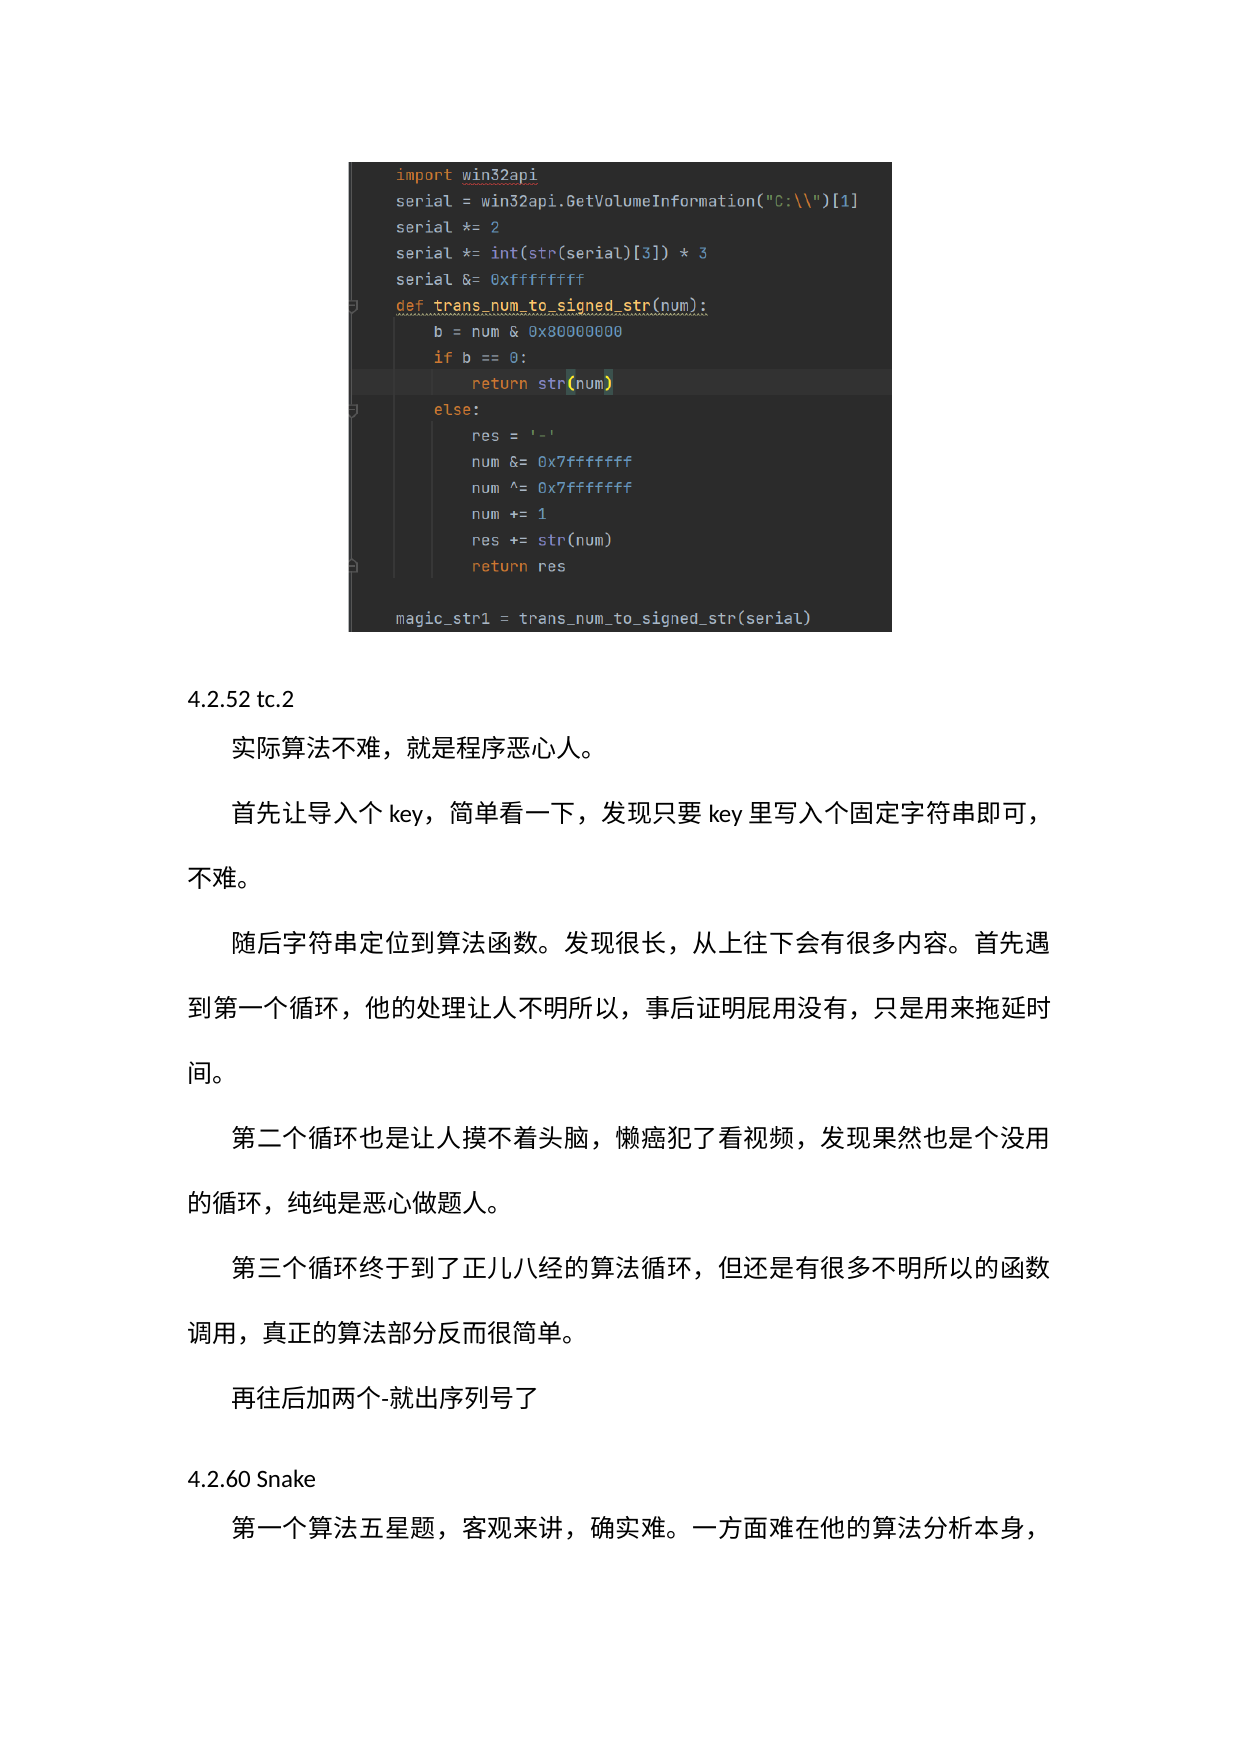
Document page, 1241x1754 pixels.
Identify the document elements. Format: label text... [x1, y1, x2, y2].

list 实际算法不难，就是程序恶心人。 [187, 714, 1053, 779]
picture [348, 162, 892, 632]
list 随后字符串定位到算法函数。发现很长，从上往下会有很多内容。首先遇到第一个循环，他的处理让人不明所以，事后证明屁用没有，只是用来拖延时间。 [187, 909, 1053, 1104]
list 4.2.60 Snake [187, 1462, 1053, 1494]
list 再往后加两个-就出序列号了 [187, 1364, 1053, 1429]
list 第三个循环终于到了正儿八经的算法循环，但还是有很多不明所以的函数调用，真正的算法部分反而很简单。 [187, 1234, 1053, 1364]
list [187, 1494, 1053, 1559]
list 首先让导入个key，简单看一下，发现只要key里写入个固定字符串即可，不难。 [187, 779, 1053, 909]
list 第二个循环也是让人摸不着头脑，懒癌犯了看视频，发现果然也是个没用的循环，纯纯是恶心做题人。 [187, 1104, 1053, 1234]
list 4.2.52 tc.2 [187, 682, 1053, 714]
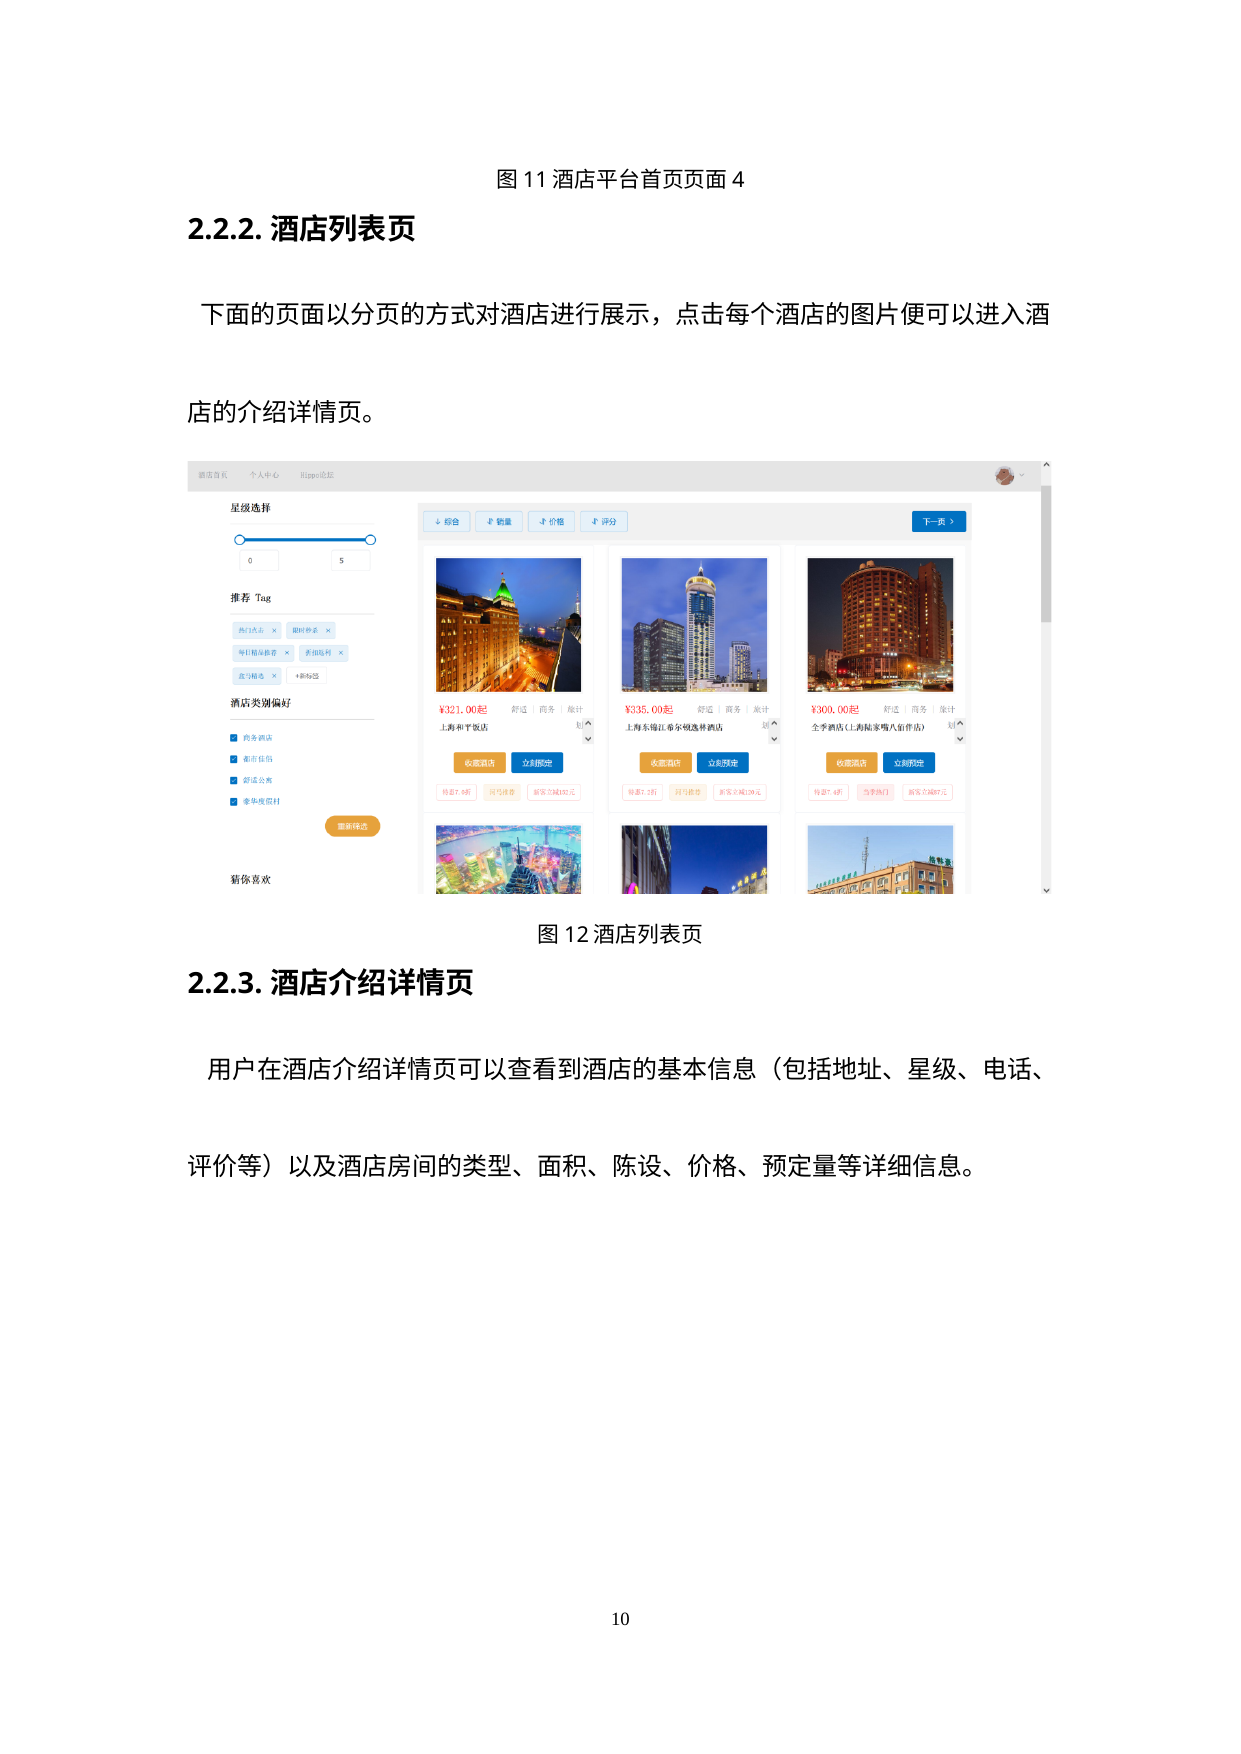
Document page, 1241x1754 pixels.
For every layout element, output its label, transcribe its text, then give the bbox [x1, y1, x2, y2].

# # # # #

*ACTIVITY:*
Transcribe each entry precisely as given, leaving the pictures out.

*SOLUTION FOR THIS EXERCISE:*
Document page, 1241x1754 pixels.
Identify the document elements. Format: label text... [x1, y1, x2, y2].

list 实际算法不难，就是程序恶心人。 [187, 714, 1053, 779]
picture [348, 162, 892, 632]
list 随后字符串定位到算法函数。发现很长，从上往下会有很多内容。首先遇到第一个循环，他的处理让人不明所以，事后证明屁用没有，只是用来拖延时间。 [187, 909, 1053, 1104]
list 4.2.60 Snake [187, 1462, 1053, 1494]
list 再往后加两个-就出序列号了 [187, 1364, 1053, 1429]
list 第三个循环终于到了正儿八经的算法循环，但还是有很多不明所以的函数调用，真正的算法部分反而很简单。 [187, 1234, 1053, 1364]
list [187, 1494, 1053, 1559]
list 首先让导入个key，简单看一下，发现只要key里写入个固定字符串即可，不难。 [187, 779, 1053, 909]
list 第二个循环也是让人摸不着头脑，懒癌犯了看视频，发现果然也是个没用的循环，纯纯是恶心做题人。 [187, 1104, 1053, 1234]
list 4.2.52 tc.2 [187, 682, 1053, 714]
Document page, 1241x1754 pixels.
For every layout element, output its label, transcribe its text, then give the bbox [x1, y1, x2, y2].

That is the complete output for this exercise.